### Exercise directions
Give the number of lines below that hold the string "format", and nothing more.

Items listed in a dataset
========================================
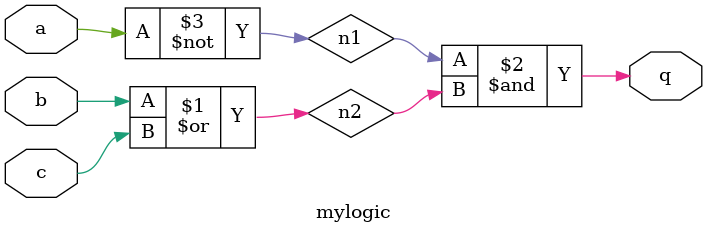
<source format=v>
module mylogic(a, b, c, q);

  input a, b, c;
  output q;
  wire n1, n2;

  not INV1(n1, a);	// "not" is available instead of "inv"
  or  OR1(n2, b, c);
  and AND1(q, n1, n2);

endmodule 

</source>
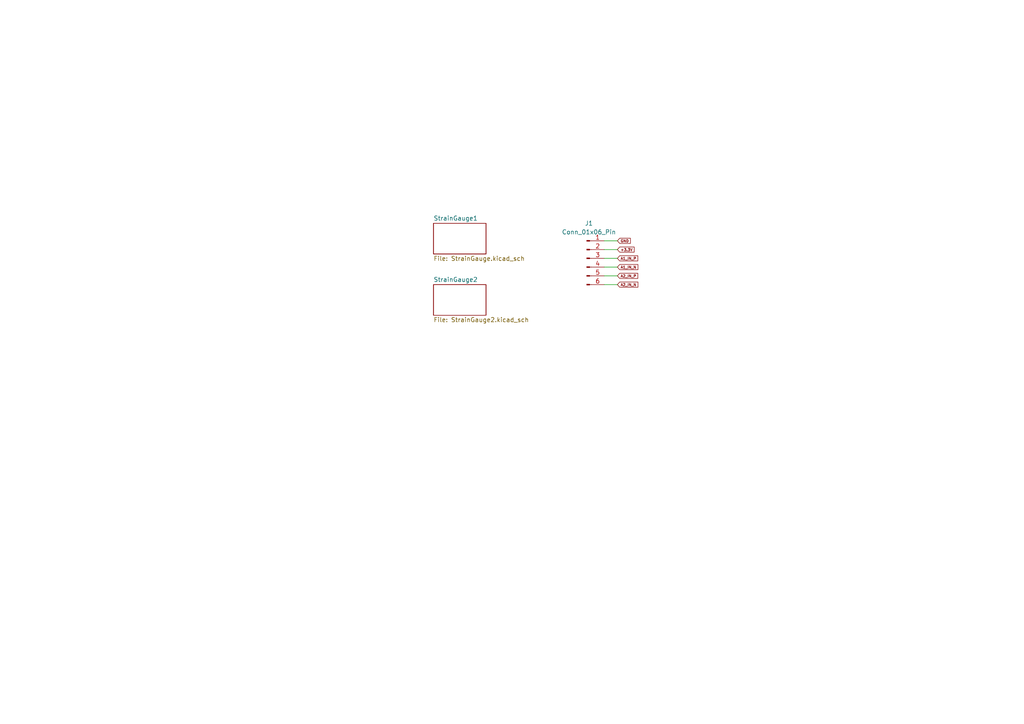
<source format=kicad_sch>
(kicad_sch
	(version 20250114)
	(generator "eeschema")
	(generator_version "9.0")
	(uuid "e6511e2b-333c-4d1b-a7c0-7b8b4721c5e4")
	(paper "A4")
	
	(wire
		(pts
			(xy 175.26 72.39) (xy 179.07 72.39)
		)
		(stroke
			(width 0)
			(type default)
		)
		(uuid "06b8e0e2-5a12-4259-93e6-e43e8ea02a8a")
	)
	(wire
		(pts
			(xy 175.26 80.01) (xy 179.07 80.01)
		)
		(stroke
			(width 0)
			(type default)
		)
		(uuid "213b964b-dfba-4e90-bca4-e852dd4665a3")
	)
	(wire
		(pts
			(xy 175.26 77.47) (xy 179.07 77.47)
		)
		(stroke
			(width 0)
			(type default)
		)
		(uuid "305336c0-b229-4c06-b846-aea2a27fadbf")
	)
	(wire
		(pts
			(xy 175.26 82.55) (xy 179.07 82.55)
		)
		(stroke
			(width 0)
			(type default)
		)
		(uuid "4467741f-4326-4d63-8409-ce115cdb03ea")
	)
	(wire
		(pts
			(xy 175.26 69.85) (xy 179.07 69.85)
		)
		(stroke
			(width 0)
			(type default)
		)
		(uuid "8f3d9878-9b21-4c5a-80c6-e773baf49a5a")
	)
	(wire
		(pts
			(xy 175.26 74.93) (xy 179.07 74.93)
		)
		(stroke
			(width 0)
			(type default)
		)
		(uuid "bdd3cb5d-4132-411d-afd9-6a72d43bbfa2")
	)
	(global_label "A2_IN_P"
		(shape input)
		(at 179.07 80.01 0)
		(fields_autoplaced yes)
		(effects
			(font
				(size 0.762 0.762)
			)
			(justify left)
		)
		(uuid "0dab5394-2549-4257-9202-fd17a7c7025e")
		(property "Intersheetrefs" "${INTERSHEET_REFS}"
			(at 185.3246 80.01 0)
			(effects
				(font
					(size 1.27 1.27)
				)
				(justify left)
				(hide yes)
			)
		)
	)
	(global_label "+3.3V"
		(shape input)
		(at 179.07 72.39 0)
		(fields_autoplaced yes)
		(effects
			(font
				(size 0.762 0.762)
			)
			(justify left)
		)
		(uuid "32ce4ff6-3056-451d-be4a-f2253079472e")
		(property "Intersheetrefs" "${INTERSHEET_REFS}"
			(at 184.2722 72.39 0)
			(effects
				(font
					(size 1.27 1.27)
				)
				(justify left)
				(hide yes)
			)
		)
	)
	(global_label "GND"
		(shape input)
		(at 179.07 69.85 0)
		(fields_autoplaced yes)
		(effects
			(font
				(size 0.762 0.762)
			)
			(justify left)
		)
		(uuid "8acc1c63-922f-448b-91c6-1423e0861f4d")
		(property "Intersheetrefs" "${INTERSHEET_REFS}"
			(at 183.1837 69.85 0)
			(effects
				(font
					(size 1.27 1.27)
				)
				(justify left)
				(hide yes)
			)
		)
	)
	(global_label "A1_IN_P"
		(shape input)
		(at 179.07 74.93 0)
		(fields_autoplaced yes)
		(effects
			(font
				(size 0.762 0.762)
			)
			(justify left)
		)
		(uuid "959022a7-3aa1-4c26-9878-85e4b2f37e4f")
		(property "Intersheetrefs" "${INTERSHEET_REFS}"
			(at 185.3246 74.93 0)
			(effects
				(font
					(size 1.27 1.27)
				)
				(justify left)
				(hide yes)
			)
		)
	)
	(global_label "A2_IN_N"
		(shape input)
		(at 179.07 82.55 0)
		(fields_autoplaced yes)
		(effects
			(font
				(size 0.762 0.762)
			)
			(justify left)
		)
		(uuid "a7be7986-dc60-4cd9-9b03-134966ee43c3")
		(property "Intersheetrefs" "${INTERSHEET_REFS}"
			(at 185.3609 82.55 0)
			(effects
				(font
					(size 1.27 1.27)
				)
				(justify left)
				(hide yes)
			)
		)
	)
	(global_label "A1_IN_N"
		(shape input)
		(at 179.07 77.47 0)
		(fields_autoplaced yes)
		(effects
			(font
				(size 0.762 0.762)
			)
			(justify left)
		)
		(uuid "fa711bc4-7c84-4960-9776-b4f81ef78caf")
		(property "Intersheetrefs" "${INTERSHEET_REFS}"
			(at 185.3609 77.47 0)
			(effects
				(font
					(size 1.27 1.27)
				)
				(justify left)
				(hide yes)
			)
		)
	)
	(symbol
		(lib_id "Connector:Conn_01x06_Pin")
		(at 170.18 74.93 0)
		(unit 1)
		(exclude_from_sim no)
		(in_bom yes)
		(on_board yes)
		(dnp no)
		(fields_autoplaced yes)
		(uuid "d4eb941f-b8d0-4297-a46c-2f36dd0bf2d3")
		(property "Reference" "J1"
			(at 170.815 64.77 0)
			(effects
				(font
					(size 1.27 1.27)
				)
			)
		)
		(property "Value" "Conn_01x06_Pin"
			(at 170.815 67.31 0)
			(effects
				(font
					(size 1.27 1.27)
				)
			)
		)
		(property "Footprint" "Connector_PinHeader_2.54mm:PinHeader_1x06_P2.54mm_Vertical"
			(at 170.18 74.93 0)
			(effects
				(font
					(size 1.27 1.27)
				)
				(hide yes)
			)
		)
		(property "Datasheet" "~"
			(at 170.18 74.93 0)
			(effects
				(font
					(size 1.27 1.27)
				)
				(hide yes)
			)
		)
		(property "Description" "Generic connector, single row, 01x06, script generated"
			(at 170.18 74.93 0)
			(effects
				(font
					(size 1.27 1.27)
				)
				(hide yes)
			)
		)
		(pin "4"
			(uuid "c6262da9-0650-4dae-9f41-0db7cf55bf0d")
		)
		(pin "1"
			(uuid "e2688b9e-8d95-4ea7-b925-daabecbe5237")
		)
		(pin "6"
			(uuid "76368bec-9766-4c36-a932-c852f9f8a689")
		)
		(pin "5"
			(uuid "f227d410-4250-4783-8f5c-0681c325b472")
		)
		(pin "2"
			(uuid "5d8dbdc9-c8d7-4243-ace3-4cb09a65979a")
		)
		(pin "3"
			(uuid "8ba26864-7765-4023-b19e-78e2e946130e")
		)
		(instances
			(project ""
				(path "/e6511e2b-333c-4d1b-a7c0-7b8b4721c5e4"
					(reference "J1")
					(unit 1)
				)
			)
		)
	)
	(sheet
		(at 125.73 64.77)
		(size 15.24 8.89)
		(exclude_from_sim no)
		(in_bom yes)
		(on_board yes)
		(dnp no)
		(fields_autoplaced yes)
		(stroke
			(width 0.1524)
			(type solid)
		)
		(fill
			(color 0 0 0 0.0000)
		)
		(uuid "7a435dc3-c3c2-4466-8421-4dd50ecf7282")
		(property "Sheetname" "StrainGauge1"
			(at 125.73 64.0584 0)
			(effects
				(font
					(size 1.27 1.27)
				)
				(justify left bottom)
			)
		)
		(property "Sheetfile" "StrainGauge.kicad_sch"
			(at 125.73 74.2446 0)
			(effects
				(font
					(size 1.27 1.27)
				)
				(justify left top)
			)
		)
		(instances
			(project "SGTC"
				(path "/e6511e2b-333c-4d1b-a7c0-7b8b4721c5e4"
					(page "2")
				)
			)
		)
	)
	(sheet
		(at 125.73 82.55)
		(size 15.24 8.89)
		(exclude_from_sim no)
		(in_bom yes)
		(on_board yes)
		(dnp no)
		(fields_autoplaced yes)
		(stroke
			(width 0.1524)
			(type solid)
		)
		(fill
			(color 0 0 0 0.0000)
		)
		(uuid "9fdfd950-a4bb-4e4d-a44f-1d4db2577bce")
		(property "Sheetname" "StrainGauge2"
			(at 125.73 81.8384 0)
			(effects
				(font
					(size 1.27 1.27)
				)
				(justify left bottom)
			)
		)
		(property "Sheetfile" "StrainGauge2.kicad_sch"
			(at 125.73 92.0246 0)
			(effects
				(font
					(size 1.27 1.27)
				)
				(justify left top)
			)
		)
		(instances
			(project "SGTC"
				(path "/e6511e2b-333c-4d1b-a7c0-7b8b4721c5e4"
					(page "3")
				)
			)
		)
	)
	(sheet_instances
		(path "/"
			(page "1")
		)
	)
	(embedded_fonts no)
)

</source>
========================================
### Result below
2